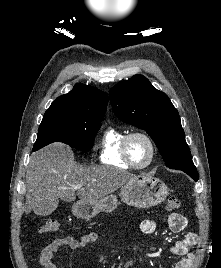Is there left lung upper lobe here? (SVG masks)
Masks as SVG:
<instances>
[{"label": "left lung upper lobe", "mask_w": 221, "mask_h": 268, "mask_svg": "<svg viewBox=\"0 0 221 268\" xmlns=\"http://www.w3.org/2000/svg\"><path fill=\"white\" fill-rule=\"evenodd\" d=\"M110 103L125 123L145 130L172 169L194 168L177 109L168 96L142 75H134L111 88Z\"/></svg>", "instance_id": "5c2ea615"}]
</instances>
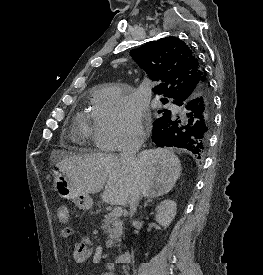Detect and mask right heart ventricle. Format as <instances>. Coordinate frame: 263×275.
<instances>
[{
	"label": "right heart ventricle",
	"mask_w": 263,
	"mask_h": 275,
	"mask_svg": "<svg viewBox=\"0 0 263 275\" xmlns=\"http://www.w3.org/2000/svg\"><path fill=\"white\" fill-rule=\"evenodd\" d=\"M89 119V116L86 114H80L77 116L74 127V140L76 142L85 143L92 135L94 125L92 127Z\"/></svg>",
	"instance_id": "1"
}]
</instances>
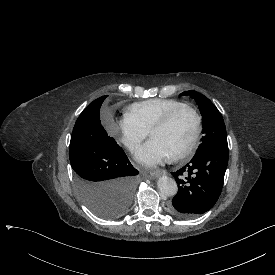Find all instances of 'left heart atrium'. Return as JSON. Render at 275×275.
Returning a JSON list of instances; mask_svg holds the SVG:
<instances>
[{"instance_id": "left-heart-atrium-1", "label": "left heart atrium", "mask_w": 275, "mask_h": 275, "mask_svg": "<svg viewBox=\"0 0 275 275\" xmlns=\"http://www.w3.org/2000/svg\"><path fill=\"white\" fill-rule=\"evenodd\" d=\"M172 155L157 140H149L138 152L136 158L139 162L153 166L168 161Z\"/></svg>"}]
</instances>
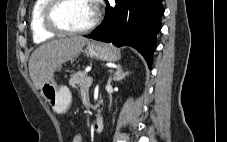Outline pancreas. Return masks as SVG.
<instances>
[{
	"mask_svg": "<svg viewBox=\"0 0 227 142\" xmlns=\"http://www.w3.org/2000/svg\"><path fill=\"white\" fill-rule=\"evenodd\" d=\"M88 76L83 71H78L69 80L70 86L73 88H83L86 85Z\"/></svg>",
	"mask_w": 227,
	"mask_h": 142,
	"instance_id": "cf45deb5",
	"label": "pancreas"
}]
</instances>
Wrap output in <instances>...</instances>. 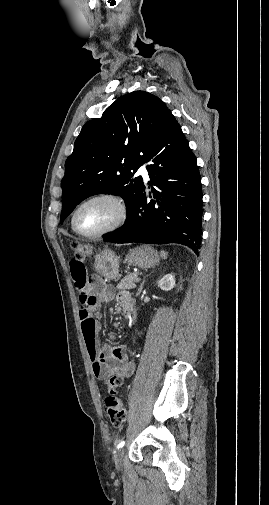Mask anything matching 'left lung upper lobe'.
Instances as JSON below:
<instances>
[{
  "label": "left lung upper lobe",
  "instance_id": "left-lung-upper-lobe-1",
  "mask_svg": "<svg viewBox=\"0 0 269 505\" xmlns=\"http://www.w3.org/2000/svg\"><path fill=\"white\" fill-rule=\"evenodd\" d=\"M168 112L158 97L134 91L82 127L61 181V222L82 200L99 193L120 195L130 217L142 184L141 176L133 175L145 163L150 139Z\"/></svg>",
  "mask_w": 269,
  "mask_h": 505
}]
</instances>
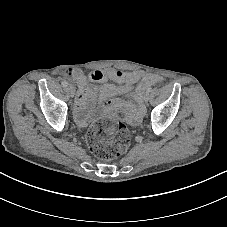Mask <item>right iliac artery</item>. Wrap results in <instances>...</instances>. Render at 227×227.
Returning <instances> with one entry per match:
<instances>
[{
  "mask_svg": "<svg viewBox=\"0 0 227 227\" xmlns=\"http://www.w3.org/2000/svg\"><path fill=\"white\" fill-rule=\"evenodd\" d=\"M61 84H62V86H64V87H67V86L69 85L68 82L65 81V80H63V81L61 82Z\"/></svg>",
  "mask_w": 227,
  "mask_h": 227,
  "instance_id": "obj_1",
  "label": "right iliac artery"
}]
</instances>
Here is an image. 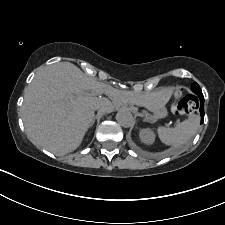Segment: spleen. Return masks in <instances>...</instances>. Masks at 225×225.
<instances>
[{"mask_svg":"<svg viewBox=\"0 0 225 225\" xmlns=\"http://www.w3.org/2000/svg\"><path fill=\"white\" fill-rule=\"evenodd\" d=\"M199 126V117L192 115L174 128L160 126L157 128L162 143L172 147L183 145L196 133Z\"/></svg>","mask_w":225,"mask_h":225,"instance_id":"1","label":"spleen"}]
</instances>
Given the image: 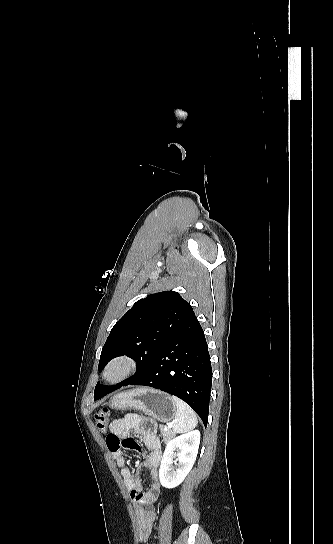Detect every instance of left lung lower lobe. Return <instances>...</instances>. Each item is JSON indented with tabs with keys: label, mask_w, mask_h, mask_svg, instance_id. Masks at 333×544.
Returning a JSON list of instances; mask_svg holds the SVG:
<instances>
[{
	"label": "left lung lower lobe",
	"mask_w": 333,
	"mask_h": 544,
	"mask_svg": "<svg viewBox=\"0 0 333 544\" xmlns=\"http://www.w3.org/2000/svg\"><path fill=\"white\" fill-rule=\"evenodd\" d=\"M212 368L203 329L194 311L163 344L148 368L127 385H144L189 404L207 426ZM126 386V385H125ZM100 393L95 400L105 396Z\"/></svg>",
	"instance_id": "left-lung-lower-lobe-1"
}]
</instances>
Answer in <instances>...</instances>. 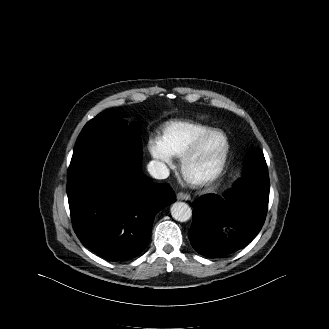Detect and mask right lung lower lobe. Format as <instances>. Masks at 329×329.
Wrapping results in <instances>:
<instances>
[{"instance_id":"right-lung-lower-lobe-1","label":"right lung lower lobe","mask_w":329,"mask_h":329,"mask_svg":"<svg viewBox=\"0 0 329 329\" xmlns=\"http://www.w3.org/2000/svg\"><path fill=\"white\" fill-rule=\"evenodd\" d=\"M67 195L78 238L110 261L138 256L149 242L156 213L175 201L169 185L152 183L140 164L113 156L68 171Z\"/></svg>"}]
</instances>
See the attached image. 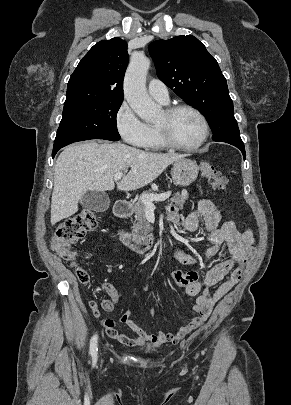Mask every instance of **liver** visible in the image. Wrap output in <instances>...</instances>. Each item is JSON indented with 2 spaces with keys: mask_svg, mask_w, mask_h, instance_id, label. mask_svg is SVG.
<instances>
[{
  "mask_svg": "<svg viewBox=\"0 0 291 405\" xmlns=\"http://www.w3.org/2000/svg\"><path fill=\"white\" fill-rule=\"evenodd\" d=\"M182 158L184 155L150 153L122 143L87 141L66 147L54 168L51 224L74 215L86 192L112 190L116 173L130 167L117 188L136 190L154 181L170 164Z\"/></svg>",
  "mask_w": 291,
  "mask_h": 405,
  "instance_id": "obj_1",
  "label": "liver"
}]
</instances>
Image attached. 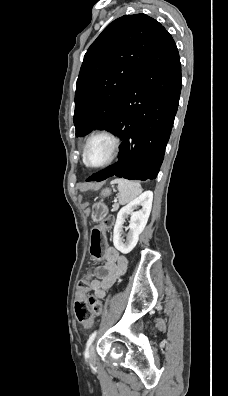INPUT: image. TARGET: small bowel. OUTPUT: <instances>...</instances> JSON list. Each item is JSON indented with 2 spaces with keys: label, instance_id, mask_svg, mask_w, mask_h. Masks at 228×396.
<instances>
[{
  "label": "small bowel",
  "instance_id": "1",
  "mask_svg": "<svg viewBox=\"0 0 228 396\" xmlns=\"http://www.w3.org/2000/svg\"><path fill=\"white\" fill-rule=\"evenodd\" d=\"M104 258V264L97 268L95 279L90 282L89 286V290L94 293L97 299H104L107 296V291L126 272L128 267L127 258L112 247L106 249Z\"/></svg>",
  "mask_w": 228,
  "mask_h": 396
}]
</instances>
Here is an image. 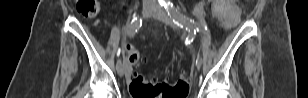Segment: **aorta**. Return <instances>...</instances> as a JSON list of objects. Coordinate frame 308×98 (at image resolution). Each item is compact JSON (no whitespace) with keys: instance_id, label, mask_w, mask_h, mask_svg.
I'll return each instance as SVG.
<instances>
[{"instance_id":"aorta-1","label":"aorta","mask_w":308,"mask_h":98,"mask_svg":"<svg viewBox=\"0 0 308 98\" xmlns=\"http://www.w3.org/2000/svg\"><path fill=\"white\" fill-rule=\"evenodd\" d=\"M167 3L169 4V3H170V0H167Z\"/></svg>"}]
</instances>
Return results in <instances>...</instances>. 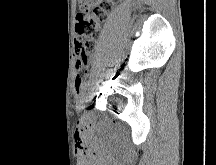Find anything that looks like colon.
Wrapping results in <instances>:
<instances>
[{
    "label": "colon",
    "instance_id": "obj_1",
    "mask_svg": "<svg viewBox=\"0 0 216 165\" xmlns=\"http://www.w3.org/2000/svg\"><path fill=\"white\" fill-rule=\"evenodd\" d=\"M76 16V57L77 63L86 65L92 58V51L98 33L107 19L112 0H79Z\"/></svg>",
    "mask_w": 216,
    "mask_h": 165
}]
</instances>
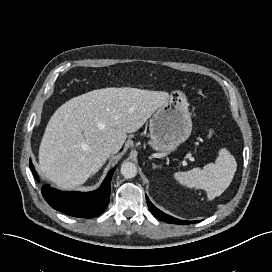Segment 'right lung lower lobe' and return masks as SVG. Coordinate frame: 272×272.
Listing matches in <instances>:
<instances>
[{"mask_svg": "<svg viewBox=\"0 0 272 272\" xmlns=\"http://www.w3.org/2000/svg\"><path fill=\"white\" fill-rule=\"evenodd\" d=\"M30 169L39 182V178L33 164ZM115 169L107 174L100 188L92 192H61L50 188L49 185L42 187V195L47 203L54 209L73 217L92 218L102 212L108 206L110 199V182Z\"/></svg>", "mask_w": 272, "mask_h": 272, "instance_id": "98d812e1", "label": "right lung lower lobe"}]
</instances>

# WRITTEN EXERCISE
Edit everything from the line containing "Segment 'right lung" down to the end of the material, replacing "Coordinate frame" with "Canvas size" and keeping all else the same. Leave the pictures out of your answer.

# FINAL ANSWER
Segment 'right lung lower lobe' and return masks as SVG. Canvas size: 272×272.
Listing matches in <instances>:
<instances>
[{"mask_svg": "<svg viewBox=\"0 0 272 272\" xmlns=\"http://www.w3.org/2000/svg\"><path fill=\"white\" fill-rule=\"evenodd\" d=\"M30 169L39 182V178L33 164ZM115 169L107 174L100 188L92 192H61L50 188L49 185L42 187V195L47 203L54 209L73 217L92 218L102 212L108 206L110 199V182Z\"/></svg>", "mask_w": 272, "mask_h": 272, "instance_id": "98d812e1", "label": "right lung lower lobe"}]
</instances>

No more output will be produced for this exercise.